Count the lines in the items below that contain the string "https", treating case as significant, and give only that number.

| SUPPLIED MATERIAL |
╔══
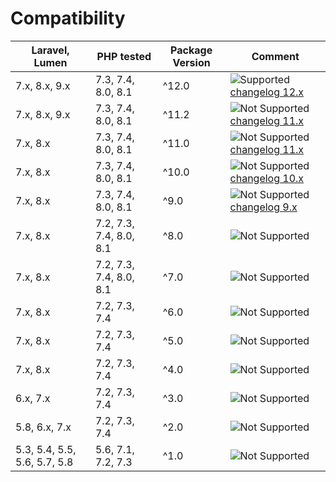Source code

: # Compatibility

| Laravel, Lumen               | PHP tested              | Package Version | Comment                                                                       |
|------------------------------|-------------------------|-----------------|-------------------------------------------------------------------------------|
| 7.x, 8.x, 9.x                | 7.3, 7.4, 8.0, 8.1      | ^12.0           | ![Supported][badge_supported] [changelog 12.x](../changelog.md#_12-x)         |
| 7.x, 8.x, 9.x                | 7.3, 7.4, 8.0, 8.1      | ^11.2           | ![Not Supported][badge_not_supported] [changelog 11.x](../changelog.md#_11-x) |
| 7.x, 8.x                     | 7.3, 7.4, 8.0, 8.1      | ^11.0           | ![Not Supported][badge_not_supported] [changelog 11.x](../changelog.md#_11-x) |
| 7.x, 8.x                     | 7.3, 7.4, 8.0, 8.1      | ^10.0           | ![Not Supported][badge_not_supported] [changelog 10.x](../changelog.md#_10-x) |
| 7.x, 8.x                     | 7.3, 7.4, 8.0, 8.1      | ^9.0            | ![Not Supported][badge_not_supported] [changelog 9.x](../changelog.md#_9-x)   |
| 7.x, 8.x                     | 7.2, 7.3, 7.4, 8.0, 8.1 | ^8.0            | ![Not Supported][badge_not_supported]                                         |
| 7.x, 8.x                     | 7.2, 7.3, 7.4, 8.0, 8.1 | ^7.0            | ![Not Supported][badge_not_supported]                                         |
| 7.x, 8.x                     | 7.2, 7.3, 7.4           | ^6.0            | ![Not Supported][badge_not_supported]                                         |
| 7.x, 8.x                     | 7.2, 7.3, 7.4           | ^5.0            | ![Not Supported][badge_not_supported]                                         |
| 7.x, 8.x                     | 7.2, 7.3, 7.4           | ^4.0            | ![Not Supported][badge_not_supported]                                         |
| 6.x, 7.x                     | 7.2, 7.3, 7.4           | ^3.0            | ![Not Supported][badge_not_supported]                                         |
| 5.8, 6.x, 7.x                | 7.2, 7.3, 7.4           | ^2.0            | ![Not Supported][badge_not_supported]                                         |
| 5.3, 5.4, 5.5, 5.6, 5.7, 5.8 | 5.6, 7.1, 7.2, 7.3      | ^1.0            | ![Not Supported][badge_not_supported]                                         |

[badge_not_supported]:          https://img.shields.io/badge/not%20supported-lightgrey?style=flat-square

[badge_supported]:              https://img.shields.io/badge/supported-green?style=flat-square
╚══
| EXPECTED OUTPUT |
2